Top of Material supplied

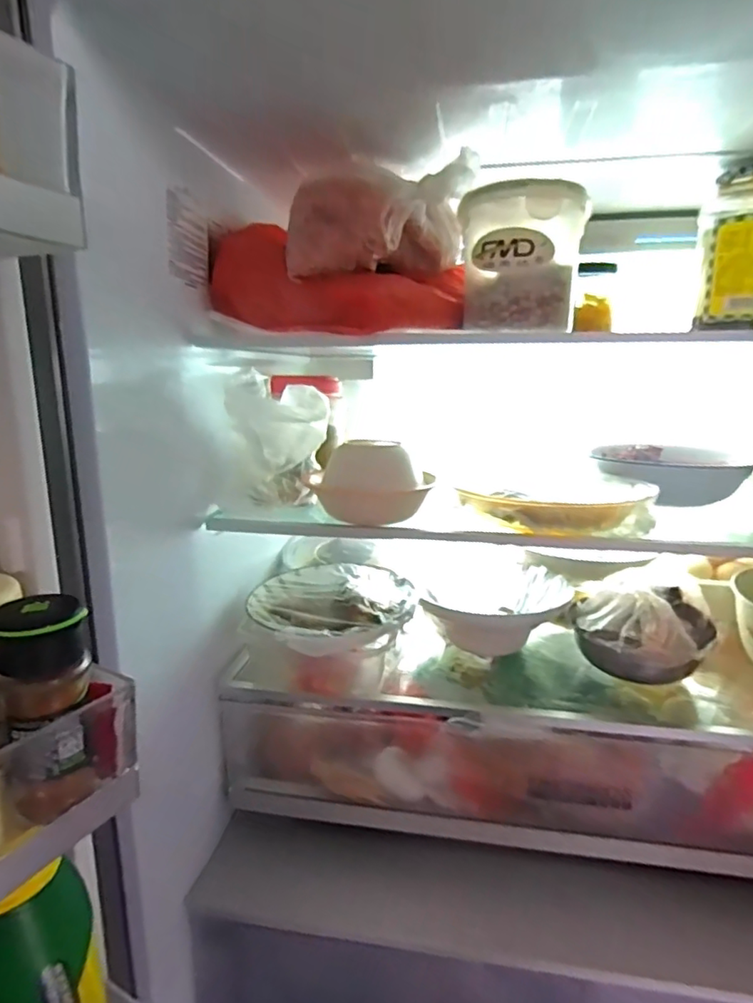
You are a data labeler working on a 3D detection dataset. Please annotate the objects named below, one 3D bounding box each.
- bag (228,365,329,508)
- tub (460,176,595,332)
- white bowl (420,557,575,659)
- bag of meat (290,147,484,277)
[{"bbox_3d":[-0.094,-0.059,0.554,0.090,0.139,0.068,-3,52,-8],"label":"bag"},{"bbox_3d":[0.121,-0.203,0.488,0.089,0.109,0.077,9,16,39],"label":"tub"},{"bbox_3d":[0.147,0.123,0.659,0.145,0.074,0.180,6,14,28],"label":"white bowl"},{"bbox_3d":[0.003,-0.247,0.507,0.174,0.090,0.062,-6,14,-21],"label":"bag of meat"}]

Bottom of Material supplied
Top of Material supplied

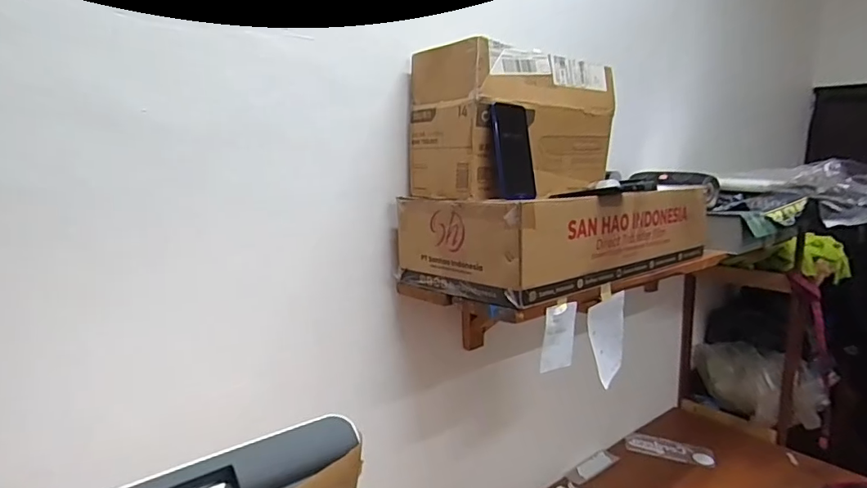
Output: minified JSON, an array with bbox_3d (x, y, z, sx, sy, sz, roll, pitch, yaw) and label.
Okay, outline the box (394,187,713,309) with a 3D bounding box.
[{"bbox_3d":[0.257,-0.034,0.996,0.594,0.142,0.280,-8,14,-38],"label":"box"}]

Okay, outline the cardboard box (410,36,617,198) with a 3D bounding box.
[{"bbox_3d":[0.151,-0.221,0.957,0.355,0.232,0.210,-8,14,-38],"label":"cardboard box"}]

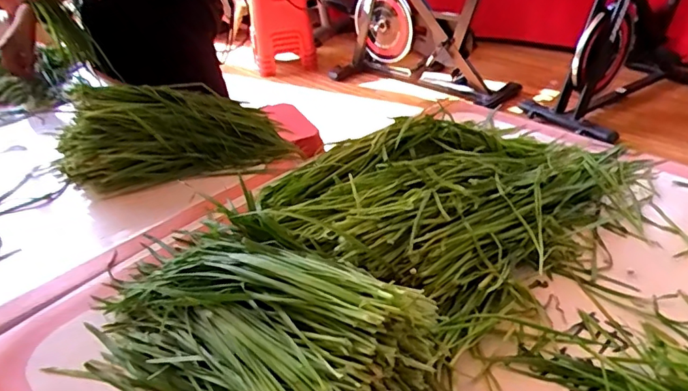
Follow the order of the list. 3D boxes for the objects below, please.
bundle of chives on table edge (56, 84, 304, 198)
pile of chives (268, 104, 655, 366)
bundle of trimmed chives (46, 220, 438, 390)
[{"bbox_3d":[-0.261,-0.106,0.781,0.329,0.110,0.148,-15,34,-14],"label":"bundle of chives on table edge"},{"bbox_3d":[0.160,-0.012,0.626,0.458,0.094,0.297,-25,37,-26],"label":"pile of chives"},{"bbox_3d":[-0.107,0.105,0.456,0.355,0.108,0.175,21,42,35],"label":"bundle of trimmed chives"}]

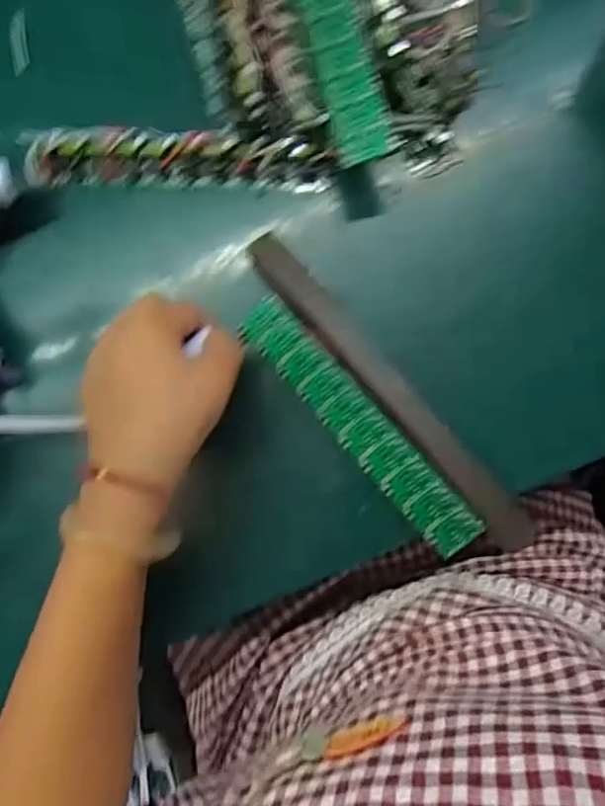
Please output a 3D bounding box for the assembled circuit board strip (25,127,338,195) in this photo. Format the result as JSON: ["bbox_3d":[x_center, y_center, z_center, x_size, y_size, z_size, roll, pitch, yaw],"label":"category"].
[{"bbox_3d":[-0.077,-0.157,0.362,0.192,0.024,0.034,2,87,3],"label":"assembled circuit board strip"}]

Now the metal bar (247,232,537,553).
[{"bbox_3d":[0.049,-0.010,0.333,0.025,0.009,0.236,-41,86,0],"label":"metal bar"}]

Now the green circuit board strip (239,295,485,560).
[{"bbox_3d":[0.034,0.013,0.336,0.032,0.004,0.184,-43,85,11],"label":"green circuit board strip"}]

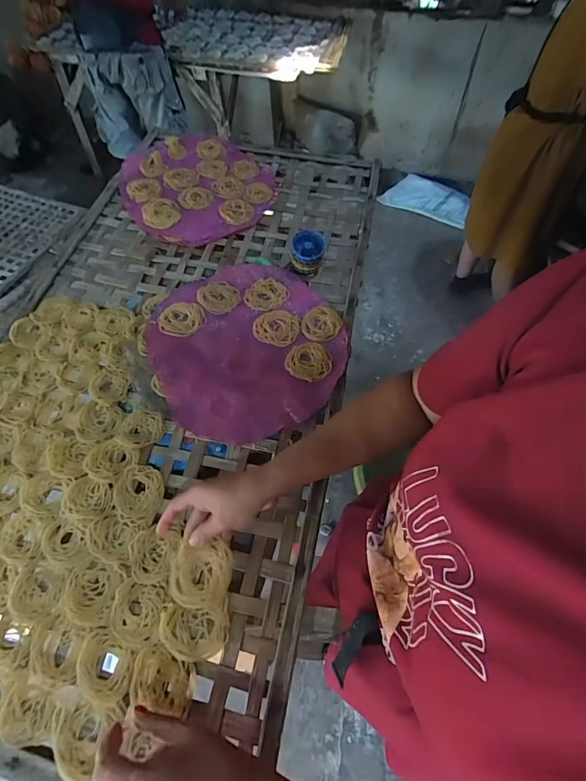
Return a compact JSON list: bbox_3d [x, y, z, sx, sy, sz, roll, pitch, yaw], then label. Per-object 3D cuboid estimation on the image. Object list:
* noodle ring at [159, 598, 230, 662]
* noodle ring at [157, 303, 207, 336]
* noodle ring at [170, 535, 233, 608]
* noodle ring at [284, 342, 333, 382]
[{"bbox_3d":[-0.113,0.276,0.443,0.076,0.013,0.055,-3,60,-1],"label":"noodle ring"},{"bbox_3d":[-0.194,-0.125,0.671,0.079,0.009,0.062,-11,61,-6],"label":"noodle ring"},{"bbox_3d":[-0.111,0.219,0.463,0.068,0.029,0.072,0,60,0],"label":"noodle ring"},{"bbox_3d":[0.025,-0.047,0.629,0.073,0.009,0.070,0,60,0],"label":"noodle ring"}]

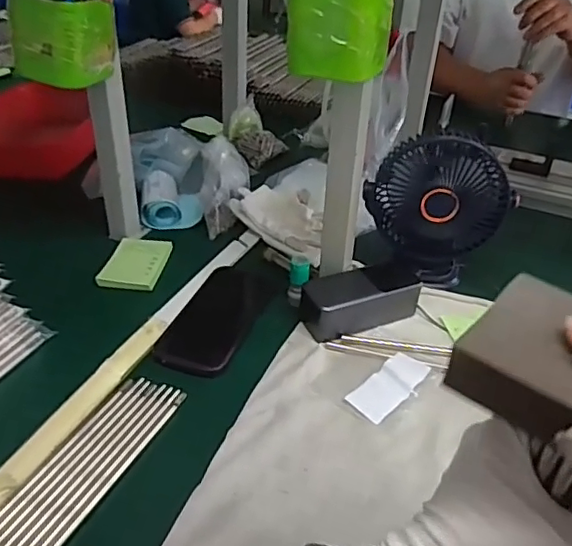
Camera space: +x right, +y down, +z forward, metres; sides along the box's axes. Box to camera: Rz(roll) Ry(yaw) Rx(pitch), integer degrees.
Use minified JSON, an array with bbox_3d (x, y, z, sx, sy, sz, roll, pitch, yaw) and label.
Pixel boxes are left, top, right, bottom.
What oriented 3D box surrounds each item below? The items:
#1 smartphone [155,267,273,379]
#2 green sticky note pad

Bottom of Material supplied

What is being asked: For an answer, give a copy of every line in the listing that holds the word "each".

Problem solution:
You are a data labeler working on a 3D detection dataset. Please annotate the objects named below, one 3D bounding box each.
What oriented 3D box surrounds each item below? The items:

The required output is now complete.